* Collected data:
=-=-=-=-=

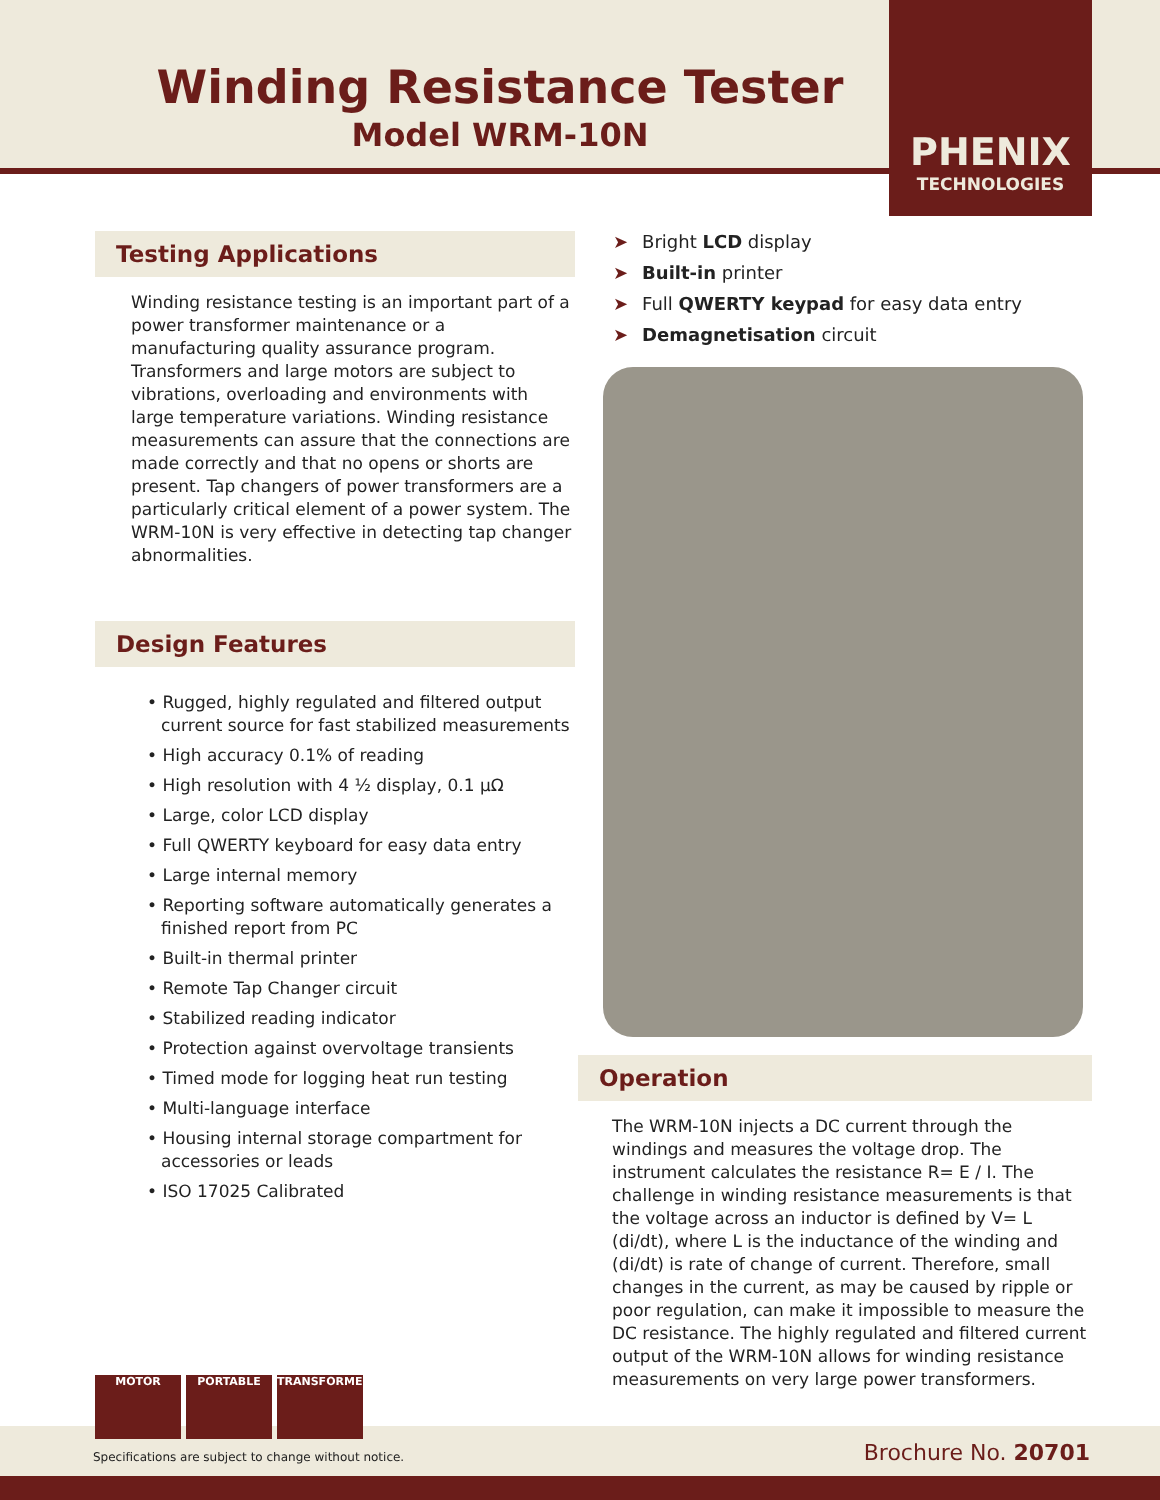Winding Resistance Tester
Model WRM-10N
PHENIX
TECHNOLOGIES
Testing Applications
Winding resistance testing is an important part of a power transformer maintenance or a manufacturing quality assurance program. Transformers and large motors are subject to vibrations, overloading and environments with large temperature variations. Winding resistance measurements can assure that the connections are made correctly and that no opens or shorts are present. Tap changers of power transformers are a particularly critical element of a power system. The WRM-10N is very effective in detecting tap changer abnormalities.
Design Features
• Rugged, highly regulated and filtered output current source for fast stabilized measurements
• High accuracy 0.1% of reading
• High resolution with 4 ½ display, 0.1 µΩ
• Large, color LCD display
• Full QWERTY keyboard for easy data entry
• Large internal memory
• Reporting software automatically generates a finished report from PC
• Built-in thermal printer
• Remote Tap Changer circuit
• Stabilized reading indicator
• Protection against overvoltage transients
• Timed mode for logging heat run testing
• Multi-language interface
• Housing internal storage compartment for accessories or leads
• ISO 17025 Calibrated
➤ Bright LCD display
➤ Built-in printer
➤ Full QWERTY keypad for easy data entry
➤ Demagnetisation circuit
Operation
The WRM-10N injects a DC current through the windings and measures the voltage drop. The instrument calculates the resistance R= E / I. The challenge in winding resistance measurements is that the voltage across an inductor is defined by V= L (di/dt), where L is the inductance of the winding and (di/dt) is rate of change of current. Therefore, small changes in the current, as may be caused by ripple or poor regulation, can make it impossible to measure the DC resistance. The highly regulated and filtered current output of the WRM-10N allows for winding resistance measurements on very large power transformers.
Specifications are subject to change without notice.
Brochure No. 20701
MOTOR PORTABLE TRANSFORMER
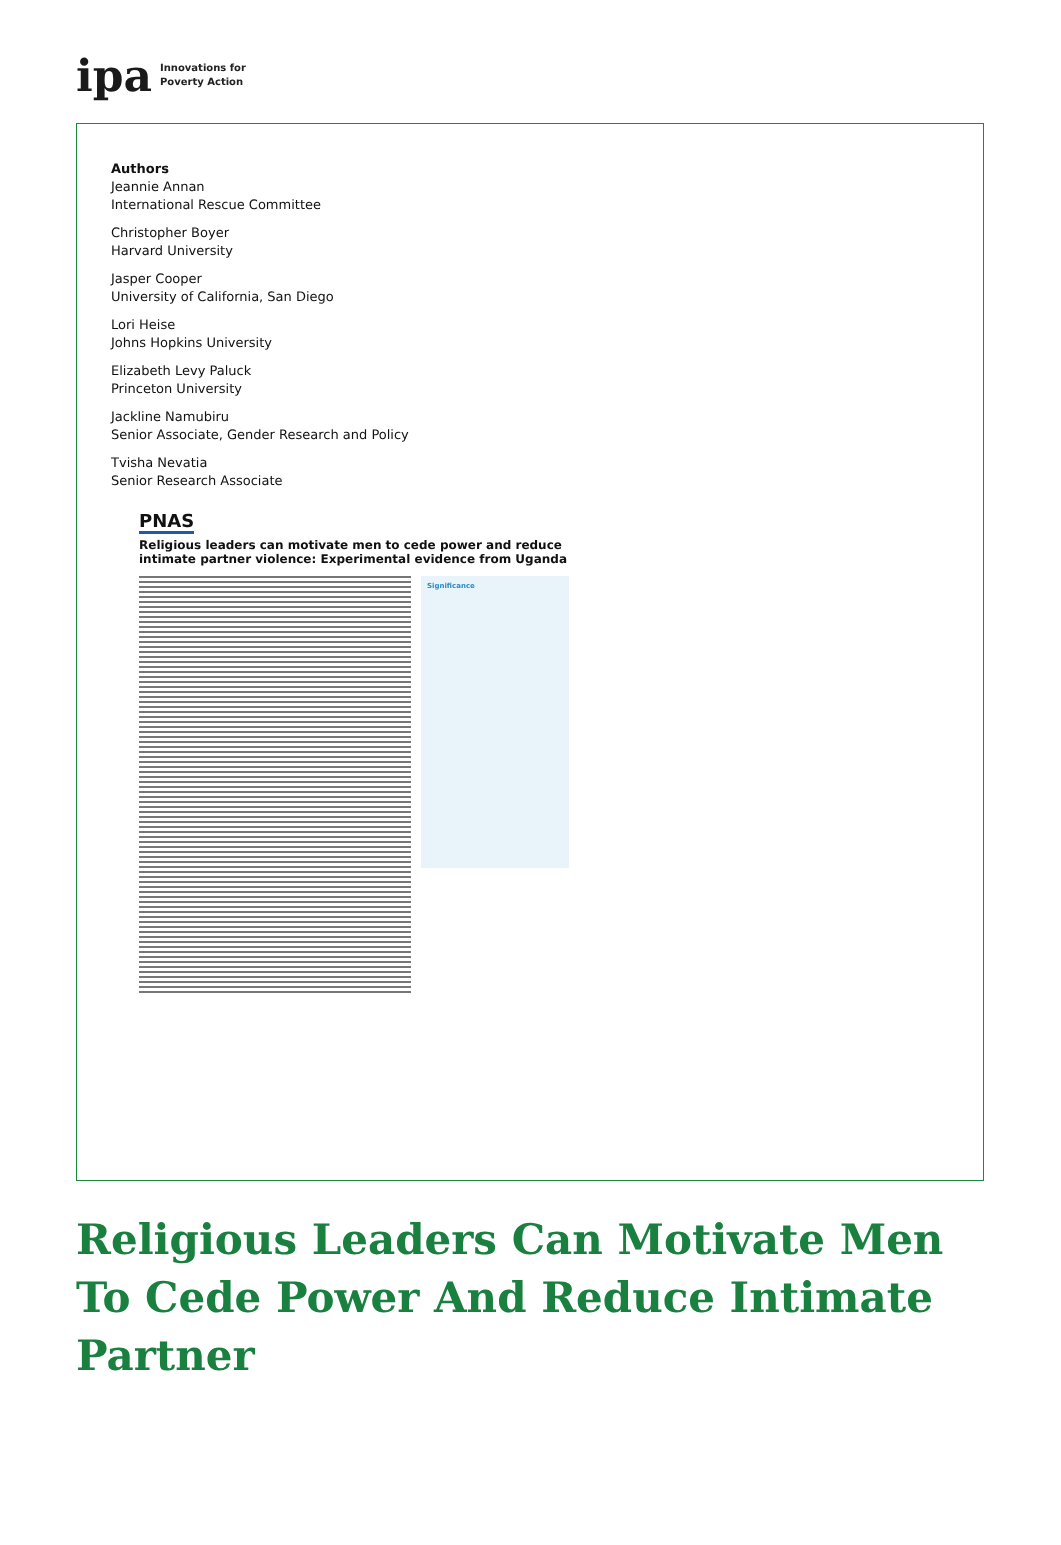ipa Innovations for
Poverty Action
Authors
Jeannie Annan
International Rescue Committee
Christopher Boyer
Harvard University
Jasper Cooper
University of California, San Diego
Lori Heise
Johns Hopkins University
Elizabeth Levy Paluck
Princeton University
Jackline Namubiru
Senior Associate, Gender Research and Policy
Tvisha Nevatia
Senior Research Associate
PNAS
Religious leaders can motivate men to cede power and reduce intimate partner violence: Experimental evidence from Uganda
Significance
Religious Leaders Can Motivate Men To Cede Power And Reduce Intimate Partner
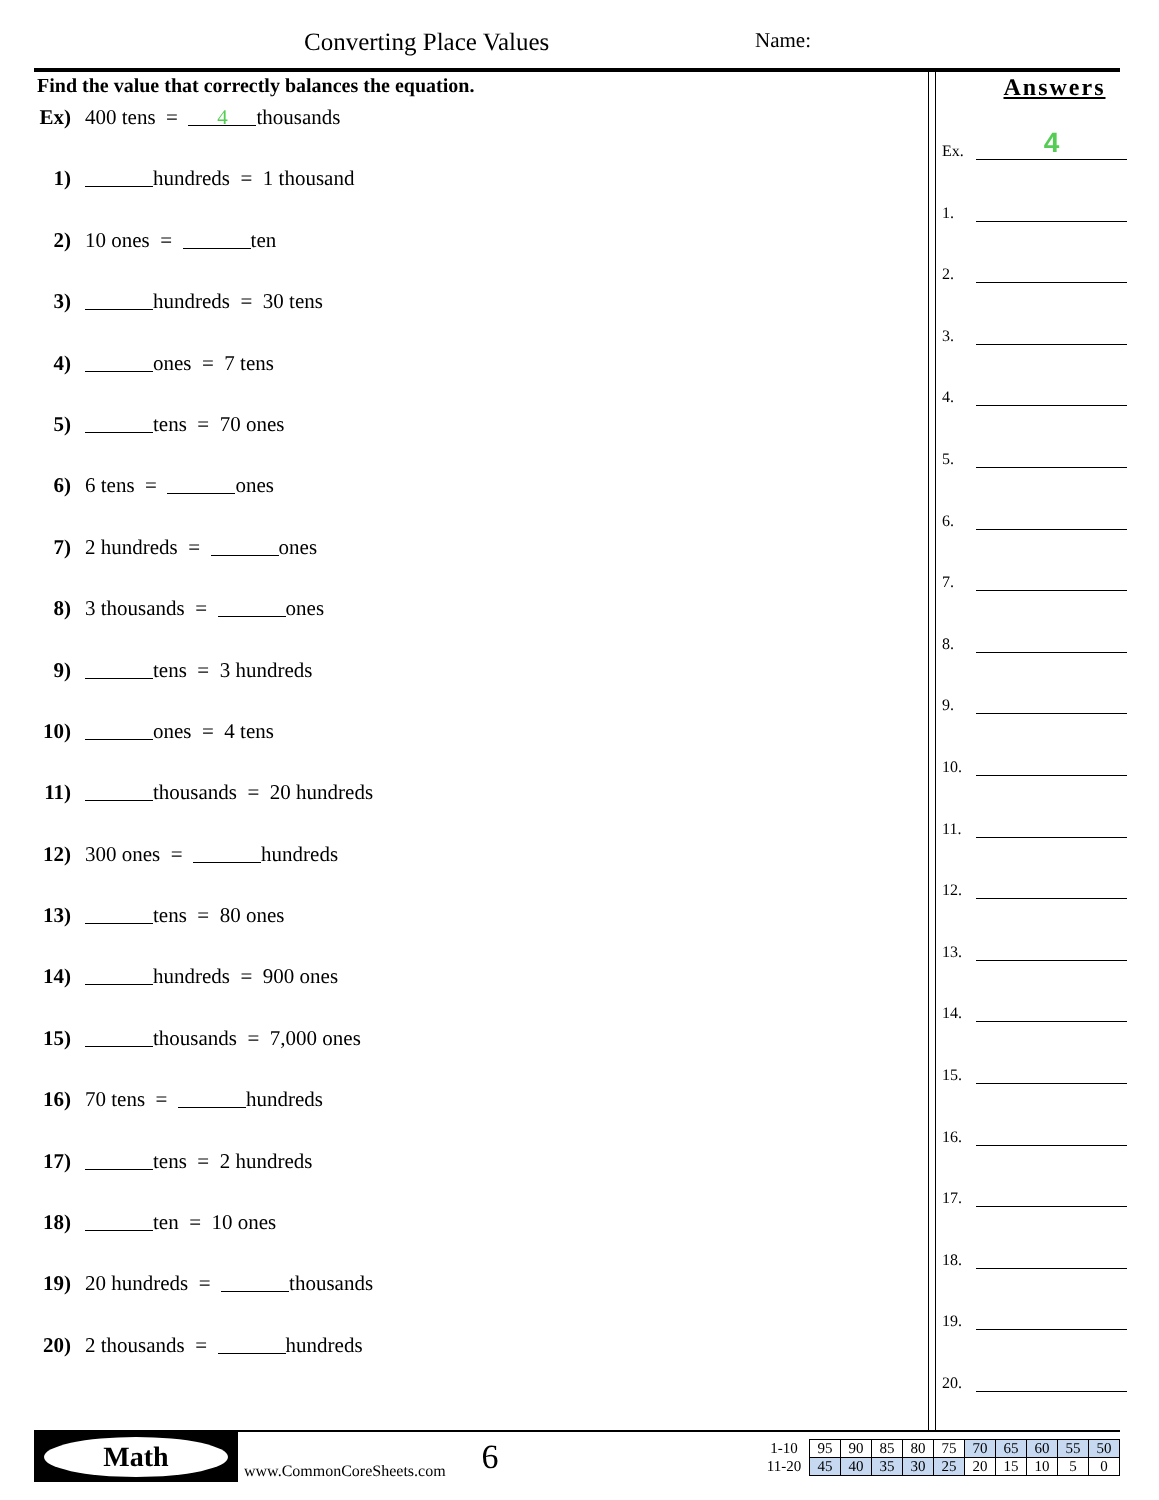Converting Place Values Name:
Find the value that correctly balances the equation.
Ex) 400 tens = 4 thousands
1) hundreds = 1 thousand
2) 10 ones = ten
3) hundreds = 30 tens
4) ones = 7 tens
5) tens = 70 ones
6) 6 tens = ones
7) 2 hundreds = ones
8) 3 thousands = ones
9) tens = 3 hundreds
10) ones = 4 tens
11) thousands = 20 hundreds
12) 300 ones = hundreds
13) tens = 80 ones
14) hundreds = 900 ones
15) thousands = 7,000 ones
16) 70 tens = hundreds
17) tens = 2 hundreds
18) ten = 10 ones
19) 20 hundreds = thousands
20) 2 thousands = hundreds
Answers
Ex. 4
1.
2.
3.
4.
5.
6.
7.
8.
9.
10.
11.
12.
13.
14.
15.
16.
17.
18.
19.
20.
Math
www.CommonCoreSheets.com
6
| 1-10 | 95 | 90 | 85 | 80 | 75 | 70 | 65 | 60 | 55 | 50 |
| 11-20 | 45 | 40 | 35 | 30 | 25 | 20 | 15 | 10 | 5 | 0 |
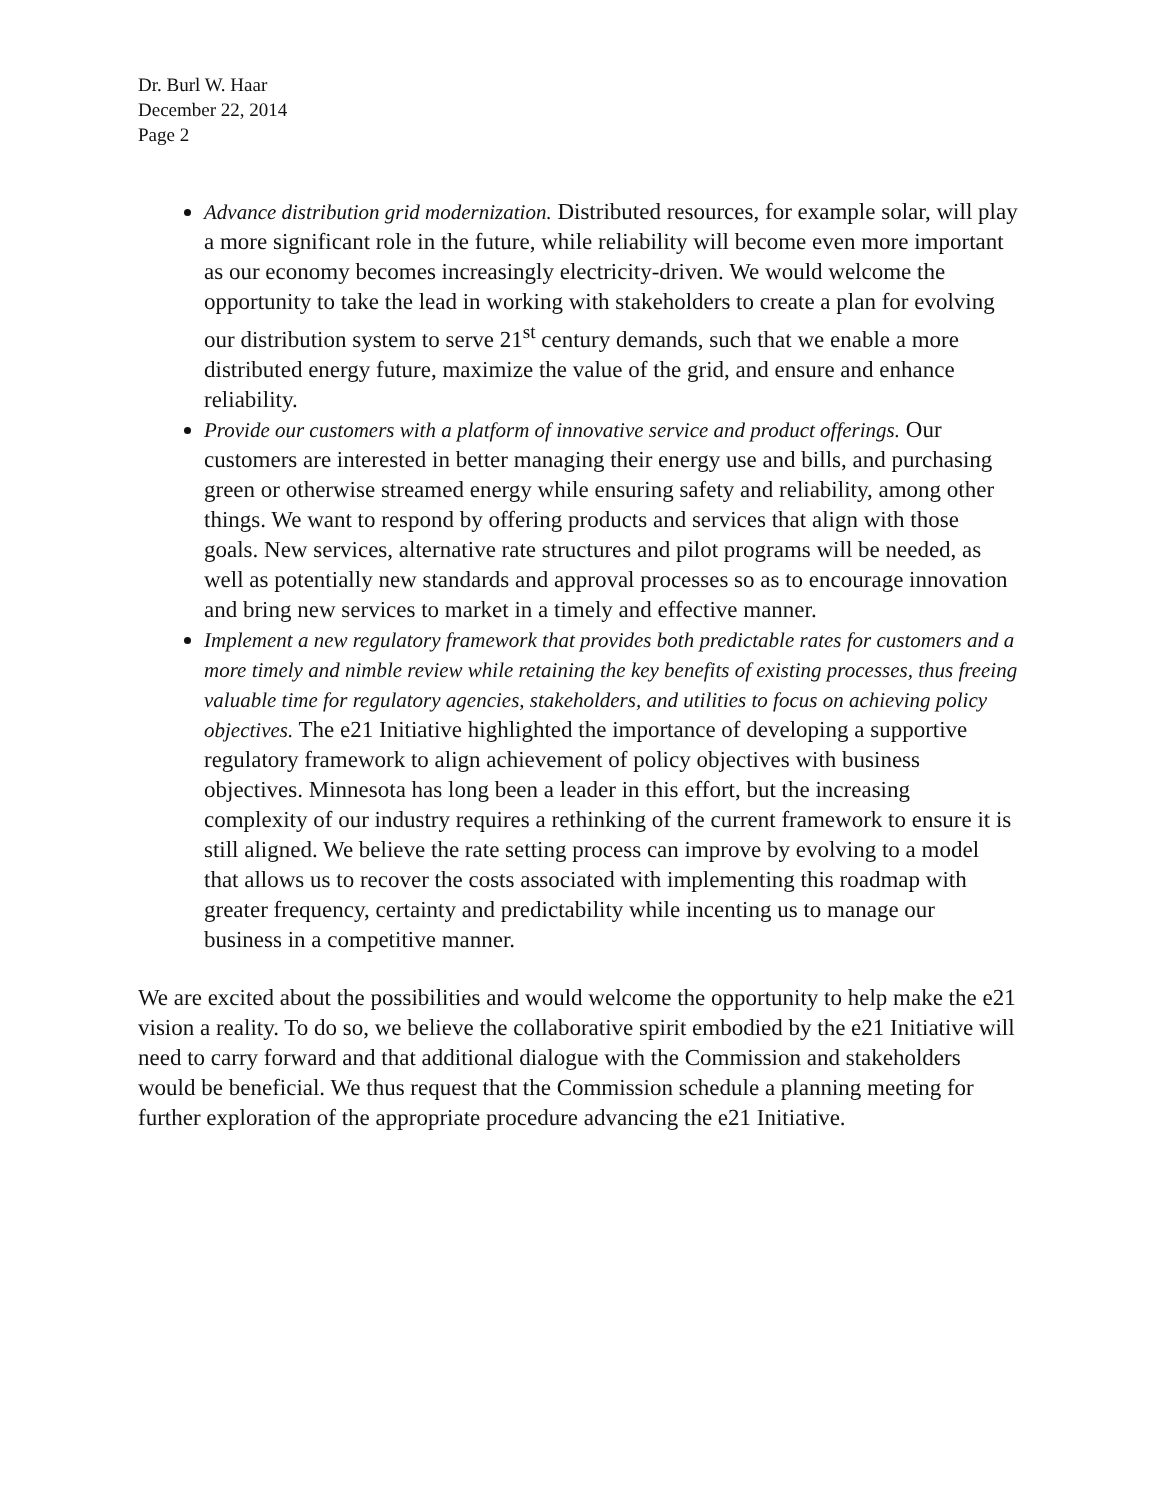Dr. Burl W. Haar
December 22, 2014
Page 2
Advance distribution grid modernization. Distributed resources, for example solar, will play a more significant role in the future, while reliability will become even more important as our economy becomes increasingly electricity-driven. We would welcome the opportunity to take the lead in working with stakeholders to create a plan for evolving our distribution system to serve 21<sup>st</sup> century demands, such that we enable a more distributed energy future, maximize the value of the grid, and ensure and enhance reliability.
Provide our customers with a platform of innovative service and product offerings. Our customers are interested in better managing their energy use and bills, and purchasing green or otherwise streamed energy while ensuring safety and reliability, among other things. We want to respond by offering products and services that align with those goals. New services, alternative rate structures and pilot programs will be needed, as well as potentially new standards and approval processes so as to encourage innovation and bring new services to market in a timely and effective manner.
Implement a new regulatory framework that provides both predictable rates for customers and a more timely and nimble review while retaining the key benefits of existing processes, thus freeing valuable time for regulatory agencies, stakeholders, and utilities to focus on achieving policy objectives. The e21 Initiative highlighted the importance of developing a supportive regulatory framework to align achievement of policy objectives with business objectives. Minnesota has long been a leader in this effort, but the increasing complexity of our industry requires a rethinking of the current framework to ensure it is still aligned. We believe the rate setting process can improve by evolving to a model that allows us to recover the costs associated with implementing this roadmap with greater frequency, certainty and predictability while incenting us to manage our business in a competitive manner.
We are excited about the possibilities and would welcome the opportunity to help make the e21 vision a reality. To do so, we believe the collaborative spirit embodied by the e21 Initiative will need to carry forward and that additional dialogue with the Commission and stakeholders would be beneficial. We thus request that the Commission schedule a planning meeting for further exploration of the appropriate procedure advancing the e21 Initiative.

=-=-=-=-=

* Activity: Repeat every record precisely. Any picture among them stays out of the copy.

* Written response:
Winding Resistance Tester
Model WRM-10N
PHENIX
TECHNOLOGIES
Testing Applications
Winding resistance testing is an important part of a power transformer maintenance or a manufacturing quality assurance program. Transformers and large motors are subject to vibrations, overloading and environments with large temperature variations. Winding resistance measurements can assure that the connections are made correctly and that no opens or shorts are present. Tap changers of power transformers are a particularly critical element of a power system. The WRM-10N is very effective in detecting tap changer abnormalities.
Design Features
• Rugged, highly regulated and filtered output current source for fast stabilized measurements
• High accuracy 0.1% of reading
• High resolution with 4 ½ display, 0.1 µΩ
• Large, color LCD display
• Full QWERTY keyboard for easy data entry
• Large internal memory
• Reporting software automatically generates a finished report from PC
• Built-in thermal printer
• Remote Tap Changer circuit
• Stabilized reading indicator
• Protection against overvoltage transients
• Timed mode for logging heat run testing
• Multi-language interface
• Housing internal storage compartment for accessories or leads
• ISO 17025 Calibrated
➤ Bright LCD display
➤ Built-in printer
➤ Full QWERTY keypad for easy data entry
➤ Demagnetisation circuit
Operation
The WRM-10N injects a DC current through the windings and measures the voltage drop. The instrument calculates the resistance R= E / I. The challenge in winding resistance measurements is that the voltage across an inductor is defined by V= L (di/dt), where L is the inductance of the winding and (di/dt) is rate of change of current. Therefore, small changes in the current, as may be caused by ripple or poor regulation, can make it impossible to measure the DC resistance. The highly regulated and filtered current output of the WRM-10N allows for winding resistance measurements on very large power transformers.
Specifications are subject to change without notice.
Brochure No. 20701
MOTOR PORTABLE TRANSFORMER
ipa Innovations for
Poverty Action
Authors
Jeannie Annan
International Rescue Committee
Christopher Boyer
Harvard University
Jasper Cooper
University of California, San Diego
Lori Heise
Johns Hopkins University
Elizabeth Levy Paluck
Princeton University
Jackline Namubiru
Senior Associate, Gender Research and Policy
Tvisha Nevatia
Senior Research Associate
PNAS
Religious leaders can motivate men to cede power and reduce intimate partner violence: Experimental evidence from Uganda
Significance
Religious Leaders Can Motivate Men To Cede Power And Reduce Intimate Partner
Converting Place Values Name:
Find the value that correctly balances the equation.
Ex) 400 tens = 4 thousands
1) hundreds = 1 thousand
2) 10 ones = ten
3) hundreds = 30 tens
4) ones = 7 tens
5) tens = 70 ones
6) 6 tens = ones
7) 2 hundreds = ones
8) 3 thousands = ones
9) tens = 3 hundreds
10) ones = 4 tens
11) thousands = 20 hundreds
12) 300 ones = hundreds
13) tens = 80 ones
14) hundreds = 900 ones
15) thousands = 7,000 ones
16) 70 tens = hundreds
17) tens = 2 hundreds
18) ten = 10 ones
19) 20 hundreds = thousands
20) 2 thousands = hundreds
Answers
Ex. 4
1.
2.
3.
4.
5.
6.
7.
8.
9.
10.
11.
12.
13.
14.
15.
16.
17.
18.
19.
20.
Math
www.CommonCoreSheets.com
6
| 1-10 | 95 | 90 | 85 | 80 | 75 | 70 | 65 | 60 | 55 | 50 |
| 11-20 | 45 | 40 | 35 | 30 | 25 | 20 | 15 | 10 | 5 | 0 |
Dr. Burl W. Haar
December 22, 2014
Page 2
Advance distribution grid modernization. Distributed resources, for example solar, will play a more significant role in the future, while reliability will become even more important as our economy becomes increasingly electricity-driven. We would welcome the opportunity to take the lead in working with stakeholders to create a plan for evolving our distribution system to serve 21<sup>st</sup> century demands, such that we enable a more distributed energy future, maximize the value of the grid, and ensure and enhance reliability.
Provide our customers with a platform of innovative service and product offerings. Our customers are interested in better managing their energy use and bills, and purchasing green or otherwise streamed energy while ensuring safety and reliability, among other things. We want to respond by offering products and services that align with those goals. New services, alternative rate structures and pilot programs will be needed, as well as potentially new standards and approval processes so as to encourage innovation and bring new services to market in a timely and effective manner.
Implement a new regulatory framework that provides both predictable rates for customers and a more timely and nimble review while retaining the key benefits of existing processes, thus freeing valuable time for regulatory agencies, stakeholders, and utilities to focus on achieving policy objectives. The e21 Initiative highlighted the importance of developing a supportive regulatory framework to align achievement of policy objectives with business objectives. Minnesota has long been a leader in this effort, but the increasing complexity of our industry requires a rethinking of the current framework to ensure it is still aligned. We believe the rate setting process can improve by evolving to a model that allows us to recover the costs associated with implementing this roadmap with greater frequency, certainty and predictability while incenting us to manage our business in a competitive manner.
We are excited about the possibilities and would welcome the opportunity to help make the e21 vision a reality. To do so, we believe the collaborative spirit embodied by the e21 Initiative will need to carry forward and that additional dialogue with the Commission and stakeholders would be beneficial. We thus request that the Commission schedule a planning meeting for further exploration of the appropriate procedure advancing the e21 Initiative.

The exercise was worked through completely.